*** Records provided Section Begins ***

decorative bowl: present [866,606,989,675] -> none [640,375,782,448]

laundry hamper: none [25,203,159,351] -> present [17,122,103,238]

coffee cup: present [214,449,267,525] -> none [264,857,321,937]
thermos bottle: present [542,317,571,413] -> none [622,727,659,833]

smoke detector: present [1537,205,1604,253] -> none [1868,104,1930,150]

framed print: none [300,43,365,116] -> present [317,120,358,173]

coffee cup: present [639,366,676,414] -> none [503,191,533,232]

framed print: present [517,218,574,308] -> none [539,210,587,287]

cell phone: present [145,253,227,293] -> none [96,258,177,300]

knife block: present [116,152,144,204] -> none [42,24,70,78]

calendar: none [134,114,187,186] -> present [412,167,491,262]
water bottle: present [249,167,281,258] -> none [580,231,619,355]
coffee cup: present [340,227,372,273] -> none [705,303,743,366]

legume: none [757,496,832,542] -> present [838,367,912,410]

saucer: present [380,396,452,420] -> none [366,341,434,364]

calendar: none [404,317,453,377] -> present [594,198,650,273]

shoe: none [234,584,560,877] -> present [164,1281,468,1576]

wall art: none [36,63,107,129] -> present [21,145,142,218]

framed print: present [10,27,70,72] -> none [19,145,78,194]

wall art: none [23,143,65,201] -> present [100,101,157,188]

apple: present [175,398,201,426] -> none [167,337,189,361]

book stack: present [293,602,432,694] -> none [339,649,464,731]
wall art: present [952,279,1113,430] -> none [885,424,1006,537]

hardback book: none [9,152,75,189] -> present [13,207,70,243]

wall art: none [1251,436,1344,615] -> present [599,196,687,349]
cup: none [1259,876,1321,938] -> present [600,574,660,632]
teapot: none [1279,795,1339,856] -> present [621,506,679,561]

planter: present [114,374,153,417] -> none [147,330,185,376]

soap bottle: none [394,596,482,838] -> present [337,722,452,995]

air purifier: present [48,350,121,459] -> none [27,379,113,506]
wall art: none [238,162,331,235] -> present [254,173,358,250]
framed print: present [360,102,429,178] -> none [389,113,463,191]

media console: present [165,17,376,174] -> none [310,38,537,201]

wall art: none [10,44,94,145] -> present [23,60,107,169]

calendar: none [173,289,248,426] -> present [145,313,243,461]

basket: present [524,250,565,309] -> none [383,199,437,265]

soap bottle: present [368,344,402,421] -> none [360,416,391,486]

*** Records provided Section Ends ***

Go through the entries above and report how many lines hold the word "calendar". Nothing but the number is needed.

3